• [Request] Your output must hold every entry exactly as written and none of the pictures.

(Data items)
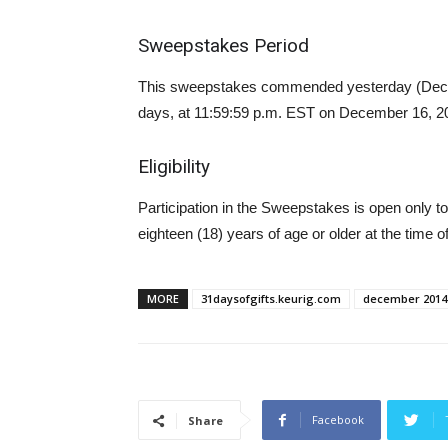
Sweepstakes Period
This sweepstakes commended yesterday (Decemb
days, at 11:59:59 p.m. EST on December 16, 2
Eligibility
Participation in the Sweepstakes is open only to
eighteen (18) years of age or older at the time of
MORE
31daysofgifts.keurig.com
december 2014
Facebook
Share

• [Response to this task]
Sweepstakes Period
This sweepstakes commended yesterday (Decemb
days, at 11:59:59 p.m. EST on December 16, 2
Eligibility
Participation in the Sweepstakes is open only to
eighteen (18) years of age or older at the time of
MORE
31daysofgifts.keurig.com
december 2014
Facebook
Share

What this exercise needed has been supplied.